“Anita’s Bar” by Eli Levin.
Las Vegas, N.M. — The New Mexico Highlands opening for the Dr. Robert Bell Permanent Art Collection featuring New Mexico painters and printmakers is Oct. 18 from 4 — 5:30 p.m. in the Margaret Kennedy Alumni Hall, 905 University Ave.
The newly established collection at Highlands includes 200 paintings donated by Bell, a Santa Fe art collector, art patron, author and publisher. He is also a longtime Las Vegas ophthalmologist. Renowned social realism painter, printmaker and author Eli Levin of Santa Fe also donated 100 paintings for the collection.
“The power of art to animate the human spirit will speak, through this collection, to present and future generations of students and the wider public alike,” Bell said. “We have absolutely fantastic contemporary artists in New Mexico who rarely get museum shows. There are so many wonderful pieces in this collection.
“The underlying purpose of this collection is to be a teaching collection that’s available to the university’s students, faculty and the community. I want this collection to be accessible for viewing on the walls for people to enjoy,” Bell said.
“Dr. Bell and Eli Levin’s extraordinary generosity and vision in donating this permanent art collection to Highlands University will enrich our university and the Las Vegas community for generations to come,” said Highlands University President Jim Fries. “We are very grateful.”
Levin will give a gallery talk on New Mexico regionalism at the exhibit opening. His work is among the 30 New Mexico artists featured in the show, which continues through Dec. 18.
“Eli is an internationally known master painter who lives his art, painting every day,” Bell said. “After moving to Santa Fe in 1964, he founded the Santa Fe Etching Club, which is active to this day. Over the years, Eli has inspired and taught so many artists. He’s extremely generous in sharing his vast knowledge, materials and studio space.”
Acclaimed poet, art critic, and art curator James Mann, a longtime friend of Bell’s, will curate the opening exhibit.
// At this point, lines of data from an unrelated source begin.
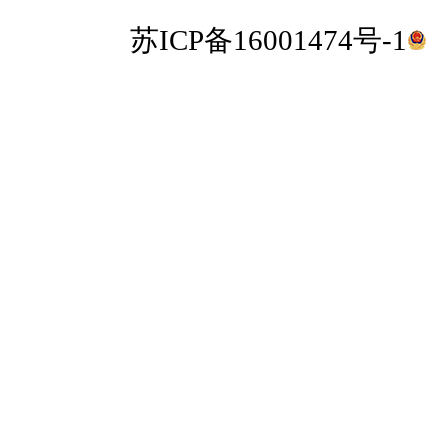
苏ICP备16001474号-1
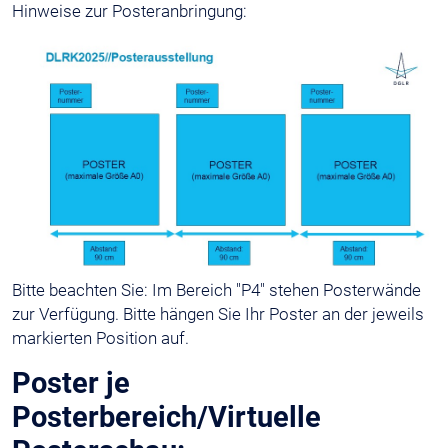
Hinweise zur Posteranbringung:
Bitte beachten Sie: Im Bereich "P4" stehen Posterwände
zur Verfügung. Bitte hängen Sie Ihr Poster an der jeweils
markierten Position auf.
Poster je
Posterbereich/Virtuelle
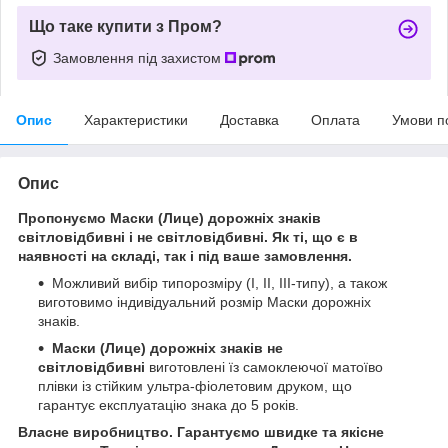
Що таке купити з Пром?
Замовлення під захистом
Опис
Характеристики
Доставка
Оплата
Умови п
Опис
Пропонуємо Маски (Лице) дорожніх знаків
світловідбивні і не світловідбивні. Як ті, що є в
наявності на складі, так і під ваше замовлення.
Можливий вибір типорозміру (І, ІІ, ІІІ-типу), а також
виготовимо індивідуальний розмір Маски дорожніх
знаків.
Маски (Лице) дорожніх знаків не
світловідбивні
виготовлені їз самоклеючої матоїво
плівки із стійким ультра-фіолетовим друком, що
гарантує експлуатацію знака до 5 років.
Власне виробництво. Гарантуємо швидке та якісне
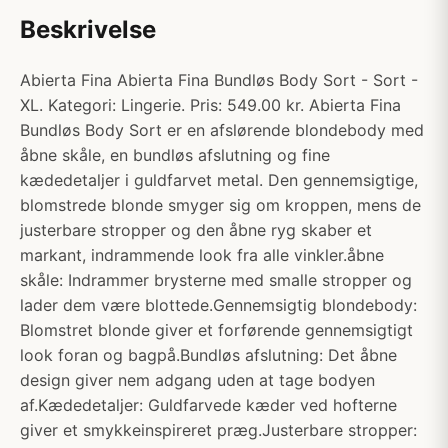
Beskrivelse
Abierta Fina Abierta Fina Bundløs Body Sort - Sort -
XL. Kategori: Lingerie. Pris: 549.00 kr. Abierta Fina
Bundløs Body Sort er en afslørende blondebody med
åbne skåle, en bundløs afslutning og fine
kædedetaljer i guldfarvet metal. Den gennemsigtige,
blomstrede blonde smyger sig om kroppen, mens de
justerbare stropper og den åbne ryg skaber et
markant, indrammende look fra alle vinkler.åbne
skåle: Indrammer brysterne med smalle stropper og
lader dem være blottede.Gennemsigtig blondebody:
Blomstret blonde giver et forførende gennemsigtigt
look foran og bagpå.Bundløs afslutning: Det åbne
design giver nem adgang uden at tage bodyen
af.Kædedetaljer: Guldfarvede kæder ved hofterne
giver et smykkeinspireret præg.Justerbare stropper:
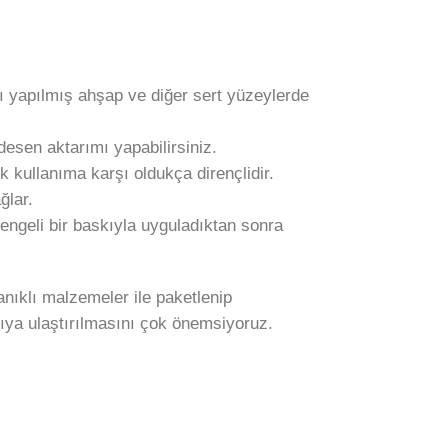
ğı yapılmış ahşap ve diğer sert yüzeylerde
desen aktarımı yapabilirsiniz.
kullanıma karşı oldukça dirençlidir.
ğlar.
engeli bir baskıyla uyguladıktan sonra
nıklı malzemeler ile paketlenip
ıya ulaştırılmasını çok önemsiyoruz.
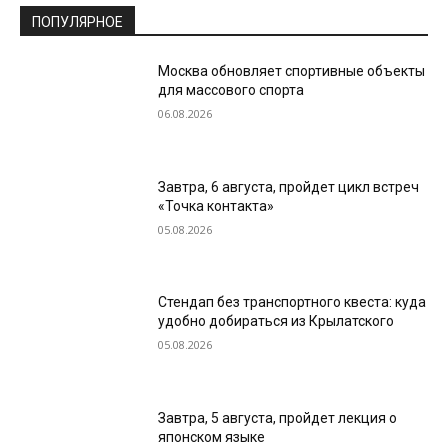
ПОПУЛЯРНОЕ
Москва обновляет спортивные объекты
для массового спорта
06.08.2026
Завтра, 6 августа, пройдет цикл встреч
«Точка контакта»
05.08.2026
Стендап без транспортного квеста: куда
удобно добираться из Крылатского
05.08.2026
Завтра, 5 августа, пройдет лекция о
японском языке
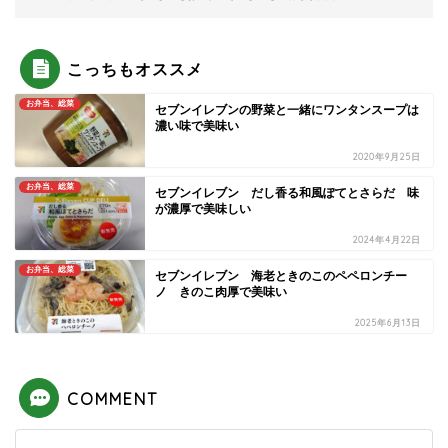
こっちもオススメ
お弁当、総菜
セブンイレブンの野菜と一緒にワンタンスープは
濃い味で美味い
2020年9月25日
お弁当、総菜
セブンイレブン だし香る和風ぽてとさらだ 味
が濃厚で美味しい
2024年4月22日
お弁当、総菜
セブンイレブン 海老ときのこのペペロンチー
ノ きのこ肉厚で美味い
2025年6月13日
COMMENT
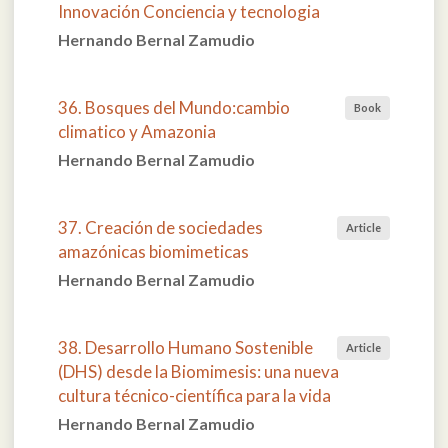
Innovación Conciencia y tecnologia
Hernando Bernal Zamudio
36. Bosques del Mundo:cambio
Book
climatico y Amazonia
Hernando Bernal Zamudio
37. Creación de sociedades
Article
amazónicas biomimeticas
Hernando Bernal Zamudio
38. Desarrollo Humano Sostenible
Article
(DHS) desde la Biomimesis: una nueva
cultura técnico-científica para la vida
Hernando Bernal Zamudio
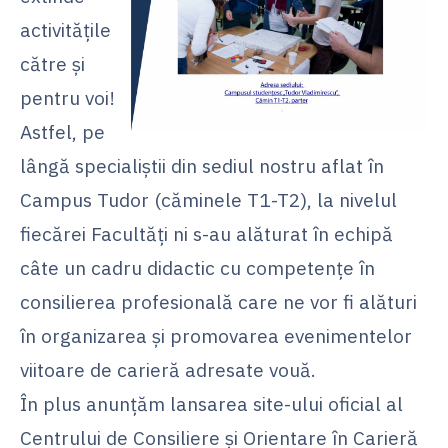
activitățile
către și
pentru voi!
Astfel, pe
lângă specialiștii din sediul nostru aflat în
Campus Tudor (căminele T1-T2), la nivelul
fiecărei Facultăți ni s-au alăturat în echipă
câte un cadru didactic cu competențe în
consilierea profesională care ne vor fi alături
în organizarea și promovarea evenimentelor
viitoare de carieră adresate vouă.
În plus anunțăm lansarea site-ului oficial al
Centrului de Consiliere și Orientare în Carieră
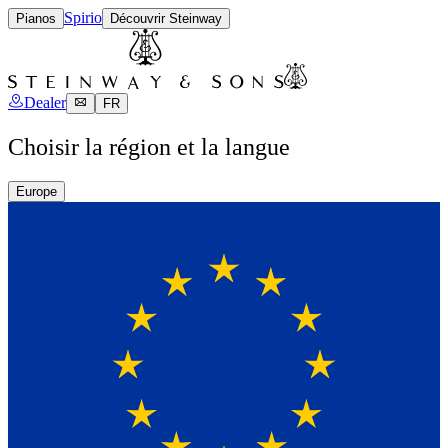
Spirio
Pianos
Découvrir Steinway
Dealer
FR
Choisir la région et la langue
Europe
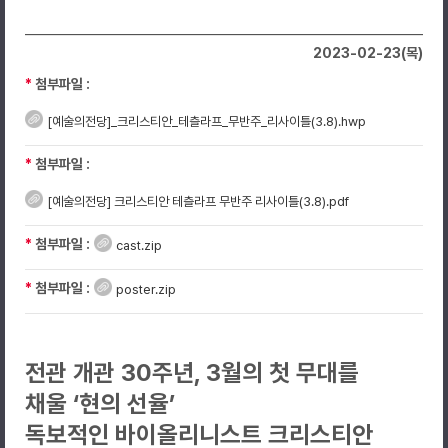
2023-02-23(목)
*
첨부파일 :
[예술의전당]_크리스티안_테츨라프_무반주_리사이틀(3.8).hwp
*
첨부파일 :
[예술의전당] 크리스티안 테츨라프 무반주 리사이틀(3.8).pdf
*
첨부파일 :
cast.zip
*
첨부파일 :
poster.zip
전관 개관 30주년, 3월의 첫 무대를
채울 ‘현의 선율’
독보적인 바이올리니스트 크리스티안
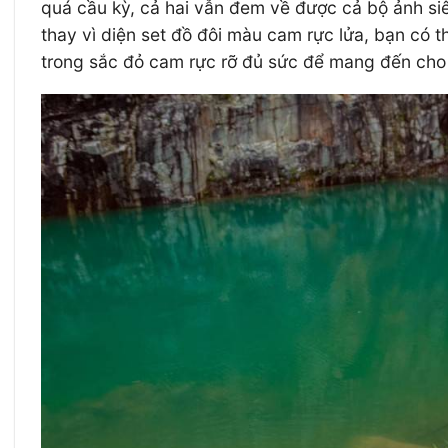
quá cầu kỳ, cả hai vẫn đem về được cả bộ ảnh si
thay vì diện set đồ đôi màu cam rực lửa, bạn có
trong sắc đỏ cam rực rỡ đủ sức để mang đến cho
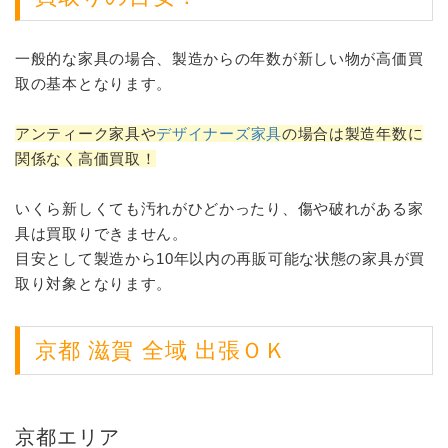
一般的な家具の場合、製造からの年数が新しい物が高価買
取の基本となります。
アンティーク家具や
デザイナーズ家具
の場合は製造年数に
関係なく高価買取！
いくら新しくても汚れがひどかったり、傷や破れがある家
具は買取りできません。
目安として製造から10年以内の再販可能な状態の家具が買
取り対象となります。
京都 滋賀 全域 出張ＯＫ
京都エリア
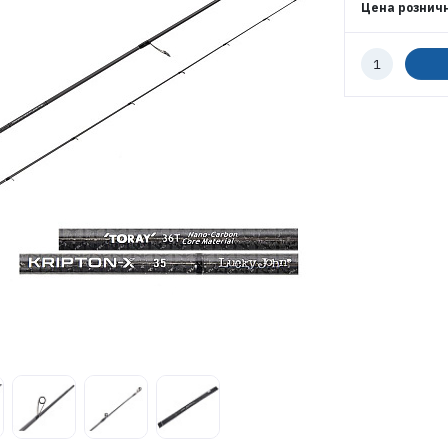
Цена рознич
Количество
к
заказу
ЭЛЕКТРОННАЯ ПОЧТА (ЛОГИН)
ПАРОЛЬ
ВОЙТИ
ЗАБЫЛИ ПАРОЛЬ?
РЕГИСТРАЦИЯ ОПТ
РЕГИСТРАЦИЯ РОЗНИЦА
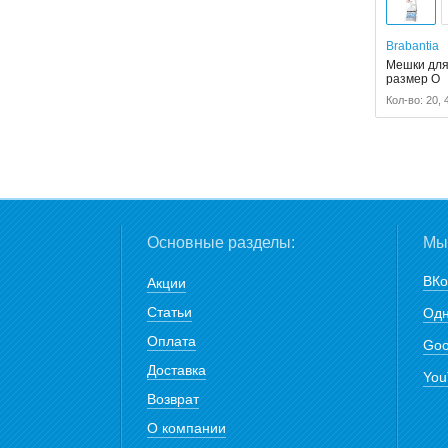
Brabantia
Мешки для 
размер O
Кол-во: 20, 
Основные разделы:
Мы 
ВКо
Акции
Статьи
Одн
Оплата
Goo
Доставка
You
Возврат
О компании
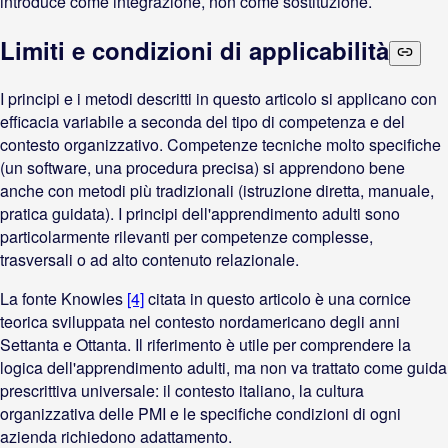
introduce come integrazione, non come sostituzione.
Limiti e condizioni di applicabilità
I principi e i metodi descritti in questo articolo si applicano con
efficacia variabile a seconda del tipo di competenza e del
contesto organizzativo. Competenze tecniche molto specifiche
(un software, una procedura precisa) si apprendono bene
anche con metodi più tradizionali (istruzione diretta, manuale,
pratica guidata). I principi dell'apprendimento adulti sono
particolarmente rilevanti per competenze complesse,
trasversali o ad alto contenuto relazionale.
La fonte Knowles
[4]
citata in questo articolo è una cornice
teorica sviluppata nel contesto nordamericano degli anni
Settanta e Ottanta. Il riferimento è utile per comprendere la
logica dell'apprendimento adulti, ma non va trattato come guida
prescrittiva universale: il contesto italiano, la cultura
organizzativa delle PMI e le specifiche condizioni di ogni
azienda richiedono adattamento.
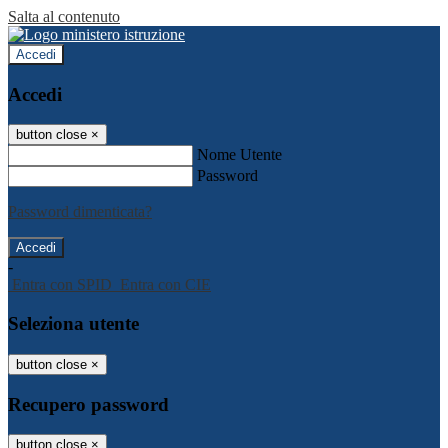
Salta al contenuto
Accedi
Accedi
button close
×
Nome Utente
Password
Password dimenticata?
-
Entra con SPID
Entra con CIE
Seleziona utente
button close
×
Recupero password
button close
×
He was the curator of the Las Vegas Art Museum in Nevada from 1996 — 2005, where he originated more than 50 exhibitions.
Mann, who holds a Ph.D. in English and is a Fulbright grant winner, taught American literature at universities in the United States, France, Argentina and Brazil. His book, Art After Post-Modernism, is in process and he has authored other art books.
“This new collection at Highlands spans more than five decades of art produced in Santa Fe and New Mexico,” Mann said. “The subject matter encompasses New Mexico’s landscapes, people, architecture and culture. The work is truly exceptional for its time and place. The artists employ figural imagery, which is one of the characteristics of advanced contemporary art.
“It’s very rare for a collection of this size, excellence and variety to be donated to a university. Highlands is fortunate indeed to have such a resource for its students and the community,” Mann said.
Bell said the permanent art collection will be rotated through future exhibits. In addition, the goal is for Highlands University fine arts faculty and students to be involved with future juried art shows.
“In collecting art, I was inspired by a New Deal-era Works Progress Administration program that made art available in small museums in rural areas,” Bell said. “People love art. When it’s available, they take advantage of studying it, viewing it, and enjoying it. Highlands is a perfect place to have an art collection of this kind.”
Since 2001, Bell has donated more than 2,000 fine art prints from his own collection to Highlands University, ranging from the work of contemporary Northern New Mexico printmakers to masters such as Rembrandt, Renoir, Goya and Picasso.
This collection has been housed in an art viewing room in Donnelly Library, where Bell presents a popular fine art print lecture series for students and the community.
The university’s fine art print collection will now be housed in a secure viewing room adjacent to the Margaret Kennedy Alumni Hall. The room is being named for two physicians, Sheryl and George Talbot, who have made donations to the university’s fine art print collection. They plan to continue to support the installation and maintenance of the collection.
The Talbots have been friends with Bell since they met in medical school.
Bell is the publisher of Bell Tower Editions, a series of books on New Mexico art and artists. Some titles include Fifteen Santa Fe Artists, which Mann authored, and 100 Santa Fe Etchers, which the two co-authored.
In 2013, Bell published and edited Elizabeth Orem’s book, A Fine Frenzy — New Mexico Highlands University Artists and Teachers in the 1960s. The book is available at the exhibit opening through the Highlands University Foundation.
Bell grew up in Pontiac, Mich., the son of public school teachers who were also amateur artists. He said he has the “collection gene,” and became fascinated with fine art prints as a teenager — spending his paper route and lawn mowing money buying prints for 50 cents to a dollar at old book stores in Detroit.
While fine art prints and paintings are his passion, medicine is Bell’s profession. He graduated from the Yale University School of Medicine in 1975 and has been an ophthalmologist in Las Vegas since 1980.
“My philosophy is that it’s important to give back to the community that has supported me,” Bell said.